I tried making some ice jigs last year used small hammered brass willow leaf blades just bent them over small hooks. Caught some decent perch on them at presque isle last year tipped with wax worms and caught a few without tipping easy fun and cheap
Geowol
George


----------



## hardwaterfan (Apr 6, 2004)

wow thats pretty cool man.


----------



## Lundy (Apr 5, 2004)

Husky,

Your cart will get you out and back. It isn't that far to travel.

Just make shure you go when I'm going and I would be able to pull you back to the ramp if you had a probblem.



Kim


----------



## atrkyhntr (May 31, 2004)

> I tried making some ice jigs last year used small hammered brass willow leaf blades just bent them over small hooks


If you need to make smaller ice jigs take a soda can and cut the top and bottom off then cut it down the middle and lay it flat... Take a punch that makes holes in paper and punch out as many little holes as you may need then simply fold them over a small hook and paint as you desire... You can add a drop of silver solder, lead solder or copper solder on the hook before folding over the hole you cut off the can...

I have gave all mine away years earlier so I can't post any pics for now...
These work great on crappies and gills...


----------



## steelmagoo (Apr 13, 2004)

Using directions that I read somewhere I made a charcoal-fired water heater for keeping the hole clear of ice. It consisted of a large coffee can with copper tube (1/4" or 3/8", I think) wound around the inside. The ends of the tube entered and exited the coffee can at the bottom of the side of the can. The idea was to fill the can with burning charcoal briquettes and set the can next to the ice hole with the ends of the tubes in the water. The heat of the coals produced a pumping action with hot water exiting one of the tubes, like a coffee maker. This was supposed to keep ice from forming in the hole. Tried it while fishing with Row v Wade and it actually worked, for a while. Remember Row? After maybe half an hour or more the pumping action kinda slowed down enough to allow ice to form in the ends of the copper tube, but the fire wasn't out and the copper tube became a boiler. Pressure built up in the tube and eventually the ice shot out of the ends and the tube sorta uncoiled, flying out of the can in a puff of steam and ash. Science is fun.


----------



## husky hooker (Apr 6, 2004)

lundy i greatly thank you for the offer. gonna try and my the trip when all the members are going.cart is good for 3 miles out and 3 back but i wont do it...ha ha sled with shanty behind me. makes it nice if big daddy has to go back and get us coffie!!!!...just kidding carl,


----------



## Row v. Wade (Apr 27, 2004)

steelmagoo said:


> The heat of the coals produced a pumping action with hot water exiting one of the tubes, like a coffee maker. This was supposed to keep ice from forming in the hole. Tried it while fishing with Row v Wade and it actually worked, for a while. Remember Row? Science is fun.

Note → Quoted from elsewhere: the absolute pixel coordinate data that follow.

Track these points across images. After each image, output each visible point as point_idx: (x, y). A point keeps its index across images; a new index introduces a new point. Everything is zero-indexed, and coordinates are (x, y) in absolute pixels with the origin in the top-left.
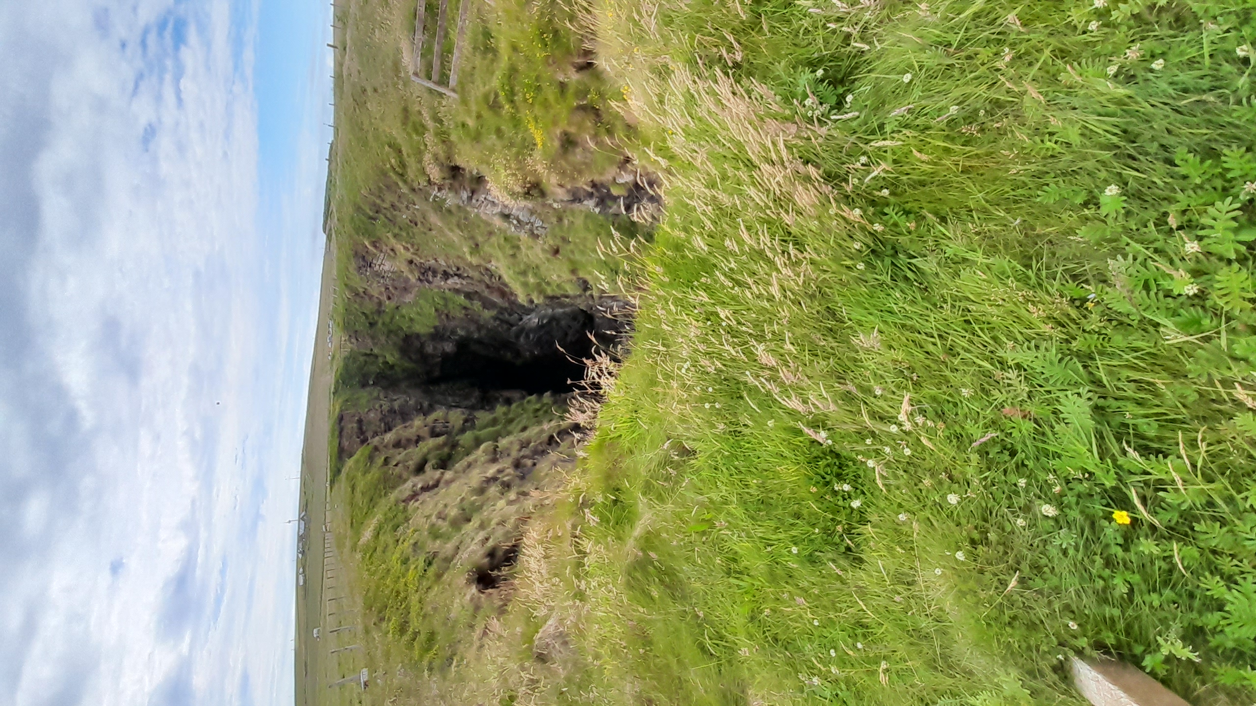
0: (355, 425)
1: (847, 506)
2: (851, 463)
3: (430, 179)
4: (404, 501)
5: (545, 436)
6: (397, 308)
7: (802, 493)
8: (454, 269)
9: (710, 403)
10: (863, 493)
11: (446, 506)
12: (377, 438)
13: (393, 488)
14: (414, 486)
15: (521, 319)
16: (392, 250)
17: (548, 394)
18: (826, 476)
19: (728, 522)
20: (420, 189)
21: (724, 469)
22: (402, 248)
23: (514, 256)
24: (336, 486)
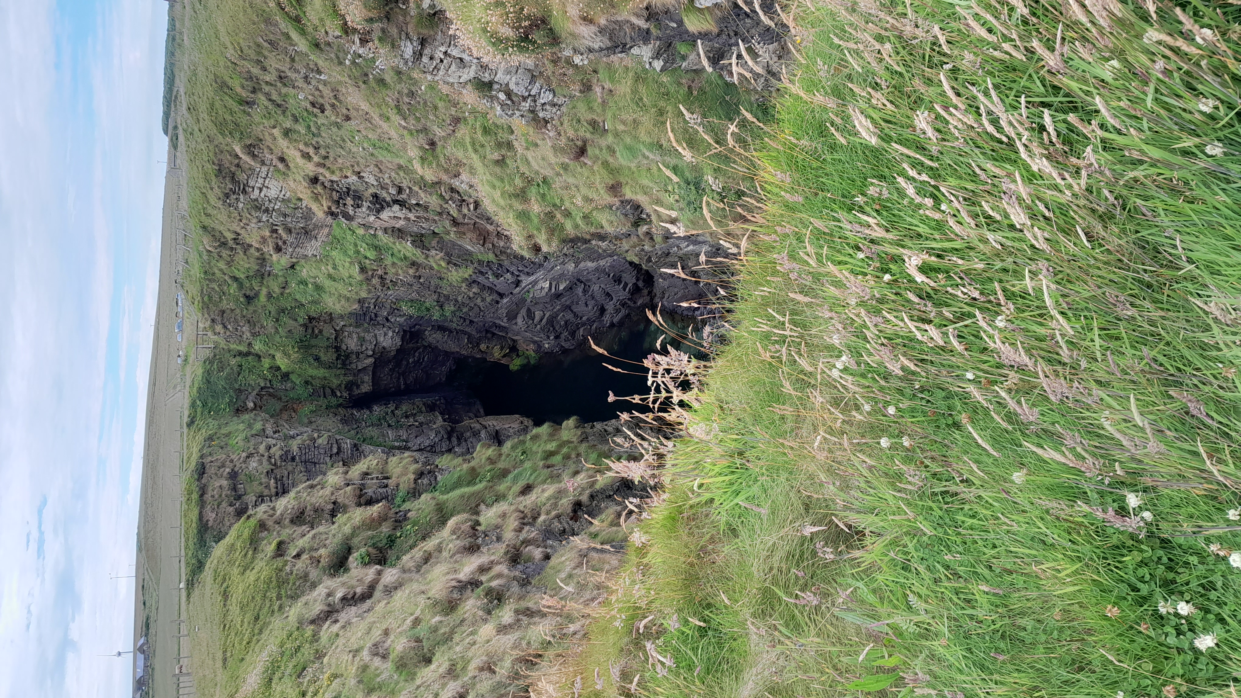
0: (225, 483)
1: (1186, 646)
2: (1194, 560)
3: (346, 23)
4: (313, 622)
5: (566, 503)
6: (292, 267)
7: (1090, 618)
8: (393, 191)
9: (891, 436)
10: (1222, 621)
11: (386, 633)
12: (263, 507)
13: (294, 597)
14: (329, 595)
15: (518, 283)
16: (282, 160)
17: (571, 422)
18: (1140, 585)
19: (931, 672)
20: (329, 44)
21: (921, 569)
22: (298, 154)
23: (501, 162)
24: (196, 592)
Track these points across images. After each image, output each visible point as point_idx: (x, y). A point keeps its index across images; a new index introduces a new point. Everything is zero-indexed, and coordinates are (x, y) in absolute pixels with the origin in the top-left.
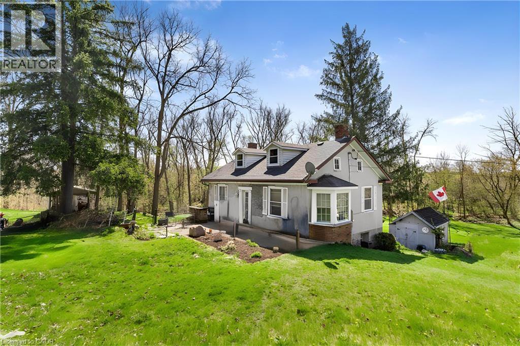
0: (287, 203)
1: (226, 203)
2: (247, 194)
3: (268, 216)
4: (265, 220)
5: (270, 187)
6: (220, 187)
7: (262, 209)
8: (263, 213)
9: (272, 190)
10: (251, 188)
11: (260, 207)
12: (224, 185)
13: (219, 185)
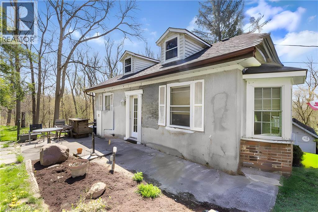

Oh I remember, It blowed up real good.......I'll stick to the old fashion way of having a clean ice hole, for a clean ice hole is a productive ice hole. No one wants a clogged ice hole.


----------



## tpet96 (Apr 6, 2004)

12" extension handle for my auger. Turned out on a CNC machine, with matching wing nut to boot  Ok ok ok....I had my dad turn it out......but it's the best piece of equipment to ahve. That 12" extension sure helps the arms......and came in handy 3 years ago drilling through 24" of ice on a MI lake


----------